Task details
Copy, from the entries below, each line in which the string "right" appears.

[Items from a data source]

* * * * * * * * *

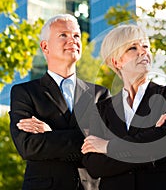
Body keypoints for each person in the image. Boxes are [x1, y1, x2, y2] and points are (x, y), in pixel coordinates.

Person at [81, 24, 166, 190]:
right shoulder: (102, 110)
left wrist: (108, 146)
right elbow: (95, 166)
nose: (143, 52)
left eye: (146, 46)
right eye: (132, 48)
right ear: (116, 61)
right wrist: (150, 142)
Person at [9, 14, 110, 190]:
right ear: (45, 46)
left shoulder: (99, 94)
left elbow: (107, 146)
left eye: (76, 36)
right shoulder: (24, 92)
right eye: (63, 35)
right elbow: (28, 147)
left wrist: (50, 134)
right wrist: (87, 138)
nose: (72, 40)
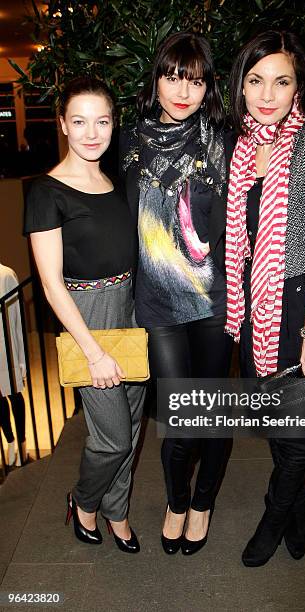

* * * * * * * * *

Task solution
right shoulder: (102, 110)
right elbow: (95, 166)
right eye: (132, 48)
right ear: (116, 61)
right wrist: (150, 142)
right ear: (45, 46)
right shoulder: (24, 92)
right eye: (63, 35)
right elbow: (28, 147)
right wrist: (87, 138)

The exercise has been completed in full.